PAR ANNE-FRANÇOISE MOYSON

Comment devient-on présidente, femme d’affaires, David contre Goliath ? Ce n’est pas parce que l’on pose la question qu’il existe une réponse toute faite, un vade- mecum carré, en 10 paragraphes, qu’il suffirait de suivre à la lettre pour ressembler à Aliza Jabès – un concentré de vivacité, regard crayonné by Terry (sa s£ur) et chevelure de jais, à la tête du groupe de beauté Nuxe. Pourtant, quand elle détaille son parcours, mais sans s’attarder jamais – de l’avant, voyons -, se dessinent quelques pistes non négligeables qui pourraient éventuellement servir de règles d’or non formatées et à l’infinitif.

Faire confiance à son instinct.  » Quand j’étais jeune, j’étais une très bonne élève, très rationnelle.

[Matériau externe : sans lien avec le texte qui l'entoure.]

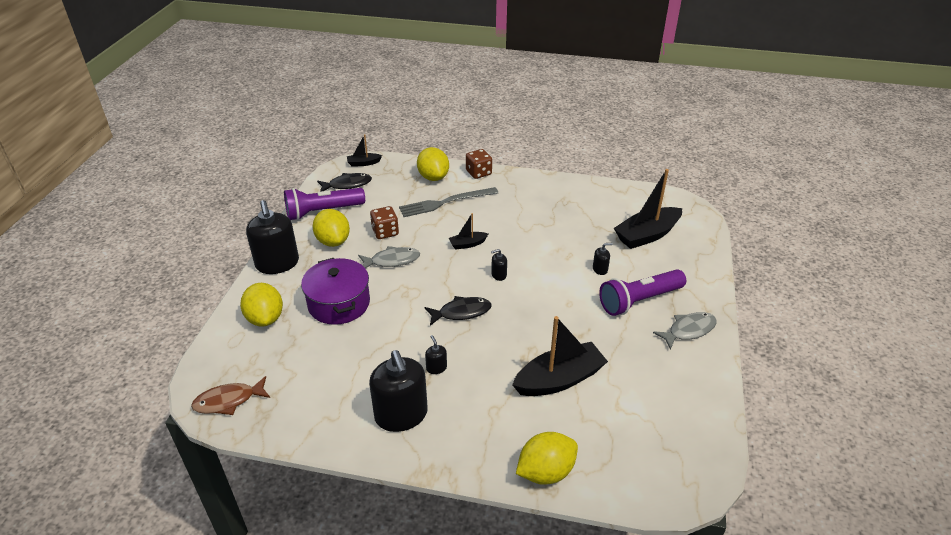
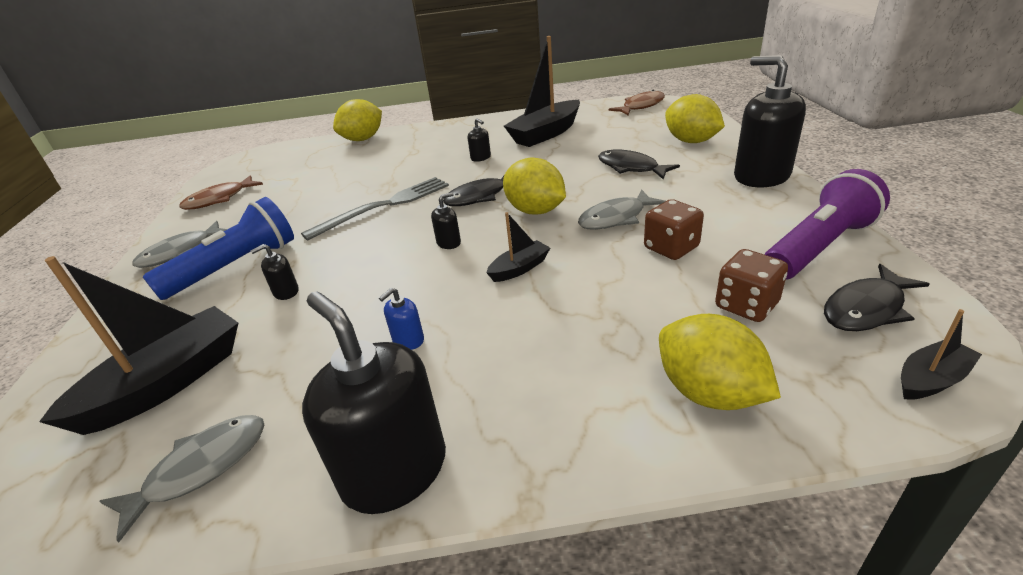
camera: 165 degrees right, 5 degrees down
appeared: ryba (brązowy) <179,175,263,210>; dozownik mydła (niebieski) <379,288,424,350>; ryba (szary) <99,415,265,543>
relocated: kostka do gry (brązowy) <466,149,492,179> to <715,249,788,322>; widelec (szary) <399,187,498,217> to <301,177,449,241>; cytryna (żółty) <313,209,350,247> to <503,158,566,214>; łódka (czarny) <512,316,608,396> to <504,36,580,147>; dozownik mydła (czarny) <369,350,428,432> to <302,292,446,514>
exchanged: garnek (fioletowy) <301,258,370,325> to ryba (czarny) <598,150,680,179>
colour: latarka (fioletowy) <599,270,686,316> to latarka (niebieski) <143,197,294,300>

Et puis je me suis aperçue que mon mode de fonctionnement était autant lié à la raison qu’à l’intuition…  » Petit regard en arrière, validation :  » À chaque fois que j’ai bifurqué, c’était mon instinct qui me guidait et la raison prenait la suite, pour confirmer.  » Le tournant fondateur ? Un billet retour Indianapolis-Paris, un poste d’analyste financier dans l’industrie pharmaceutique aux États-Unis, chez Eli Lilly, quitté pour tout reprendre à zéro, à Paris, à 25 ans.

Croire à son destin.  » Le pouvoir du cerveau est assez incroyable… « , dit-elle sans oublier les points de suspension ni l’aveu que cette idée pourrait sembler un peu  » basique « , et pourtant. En 1989, elle rachète pour 38 000 francs français un vieux laboratoire pharmaceutique fondé en 1957 tombé en désuétude qui porte déjà le nom de Nuxe, comme Luxe et Nature, elle trouve que ça sonne formidablement bien. À ses côtés, son père, chercheur en pharmacie, plutôt tourné vers l’aromathérapie et la phytothérapie qui lui a refilé son amour des plantes.  » On a commencé à deux, embauché un jeune pharmacien et travaillé à la formulation. II n’y avait rien, pas de moyens, pas d’argent, pas d’expérience – les sept premières années ont été celles des vaches maigres mais j’ai toujours eu la foi. « 

Être pugnace. À haute dose. Et inventive. Car comment autrement réussir à s’attaquer à un marché verrouillé par les grands groupes cosmétiques ? Snober les parfumeries, direction pharmacies et parapharmacies, avec une gamme où il est question de crème nirvanesque, de baume de rêve de miel et de merveillance.  » Nuxe, c’est le parfait équilibre entre rigueur et poésie.  » Les joyeux vers de mirliton pour les noms et le reste, après success-story, pour la science – 32 brevets, 14 spas, 450 employés, 100 millions d’euros de chiffre d’affaires, 1 laboratoire flambant neuf au c£ur de Paris,  » un choix coûteux, mais c’est un luxe que l’on peut s’offrir « .

Rêver tout haut. Être enceinte et fantasmer sur une huile multifonction, multi-usage pour oindre le corps, le visage et les cheveux. Faire plancher l’équipe sur une concentration inédite en huiles végétales  » précieuses  » (30 %) et en vitamine E, avec un maximum d’ingrédients d’origine naturelle (98,1 %). Compter sur le paternel,  » un génie des marques « , pour trouver le nom, l’Huile Prodigieuse, qu’il avait en réalité déposé depuis belle lurette, comme ça, parce qu’on ne sait jamais et que c’est d’une évidence évidente. Charger le coffre de sa  » petite Clio « , on est en 1991, faire personnellement la tournée des pharmacies qu’on connaît, tenter de convaincre les sceptiques, nombreux, se répéter en boucle qu’il faut faire confiance à son instinct/croire à son destin/être pugnace/et ainsi de suite. En 2012, il se vend dans le monde 1 flacon d’Huile Prodigieuse toutes les 6 secondes.

Grandir dans les jupes d’une mère qui  » travaillait pour une maison de mode « , collectionnait les beaux vêtements – ne cherchez plus d’où vient la petite robe haute couture de Jeanne Lanvin que porte parfois Aliza Jabès. Grandir sous le regard d’un père- mentor qui était forcément là depuis le début, et qui l’était encore quand elle se vit distinguée de la Légion d’honneur et sacrée Entrepreneur de l’année 2010. Ne pas ignorer sa chance, tenter la transmission. Car cette dernière règle, grandir bien entourée pour faire court, est la seule qui vaille, puisque c’est d’elle que découlent mathématiquement toutes les autres.